= Moral Mondays Illinois =

Moral Mondays Illinois is a series of protests modeled after similar Moral Monday demonstrations that took place in North Carolina. The demonstrations are organized by Fair Economy Illinois and led by clergy members. Moral Mondays Illinois protesters "demand that Illinois' elected officials tax corporations and the rich in order to fix the state's gaping budget deficit" rather than the budget cuts proposed by Illinois Governor Bruce Rauner.

Moral Monday Illinois protesters use tactics like civil disobedience and street theater to urge the governor to raise taxes on the wealthy instead of cutting public services.
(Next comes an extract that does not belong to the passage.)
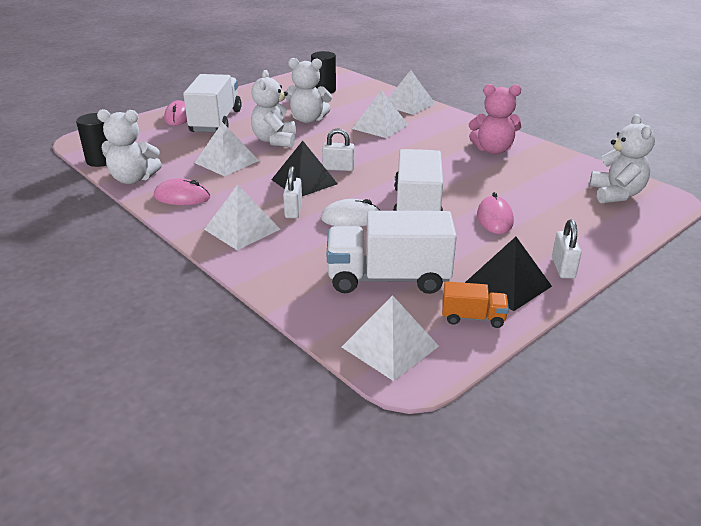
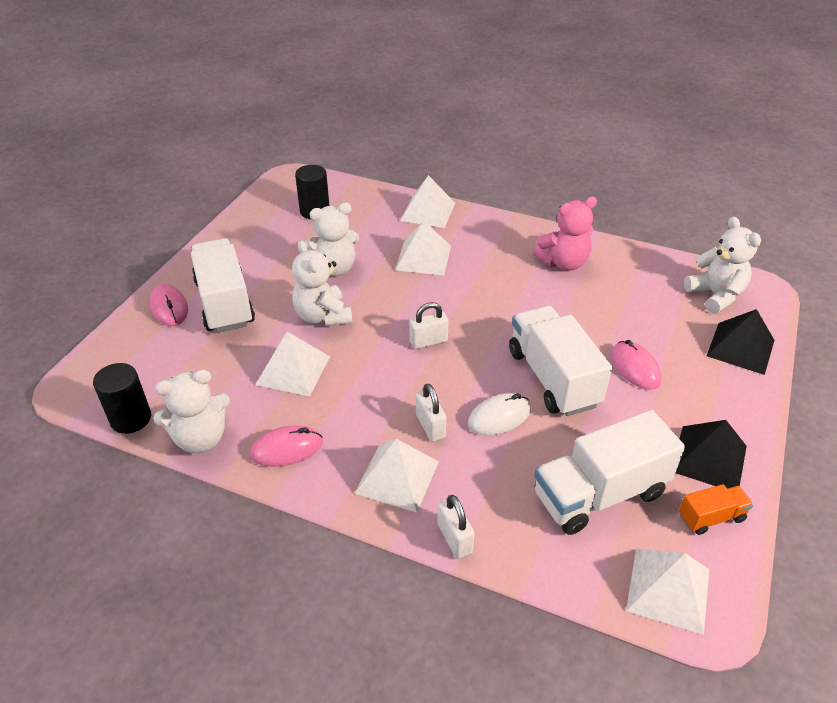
camera: 25 degrees left, 10 degrees up
black pyramid [271,141,338,196] -> black pyramid moved to [707,309,774,375]
white padlock [552,219,582,278] -> white padlock moved to [437,495,475,559]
While the North Carolina protests took place outside public buildings, Illinois Moral Mondays target the homes and businesses of individuals who donated to Rauner's campaign.

== Protests ==
Seven Moral Mondays Illinois protests took place in the summer of 2015. The protesters typically met at James R. Thompson Center before they marched or were bussed to the offices or homes of individuals who donated money to Rauner's campaign. Dozens of protesters were arrested or issued citations by police.

=== May 18 ===
Protesters gathered in front of the Chicago Board of Trade Building. About a dozen protesters were arrested and cited with "failure to exercise due care" for blocking traffic.

=== June 1 ===
Protester blocked traffic in the Chicago Loop, the city's central business district during rush hour. According to a local news report, police detained some protesters and removed them from the street.

=== June 15 ===
Protesters marched to Riverside Plaza, the office building of investor and Rauner campaign donor Sam Zell. Police arrested seven activists for criminal trespassing and issued 21 citations to activists who sat down in the street to block traffic.

=== June 29 ===
Protesters marched from James R. Thompson Center to the office building of another campaign Rauner donor, Kenneth C. Griffin. At least eight protesters were arrested for criminal trespassing.

=== July 13 ===
Protesters stormed the lobby of Morningstar, Inc. because its CEO also donated to Rauner's campaign. Police issued six citations to protesters for trespassing. Fair Economy Illinois leader Toby Chow called the proposed budget cuts "racist" and said they would "kill the poor and vulnerable people in our state."

=== July 27 ===
About two dozen activists organized by Illinois People's Action protested against fossil fuel use and state budget cuts at the Illinois Coal Association. At the protest, Illinois People's Action leader said, "We have to slam on the brakes and that means an end to the use of fossil fuels. All of them."

=== August 10 ===
After convening at the James R. Thompson Center, protesters were bussed to the home of Elizabeth Christie, who also contributed to Rauner's campaign, in Chicago's Uptown neighborhood. While outside her home, protesters chanted, "Christie, Christie, you can't hide. We can see your greedy side."

=== November 2 ===
About 40 protesters blocked the entrances to the Chicago Board of Trade while several hundred others protested nearby. Those blocking the entrances were arrested. The protesters were asking for the implementation of the LaSalle Street Tax, a local financial transaction tax levied on trading at the institution.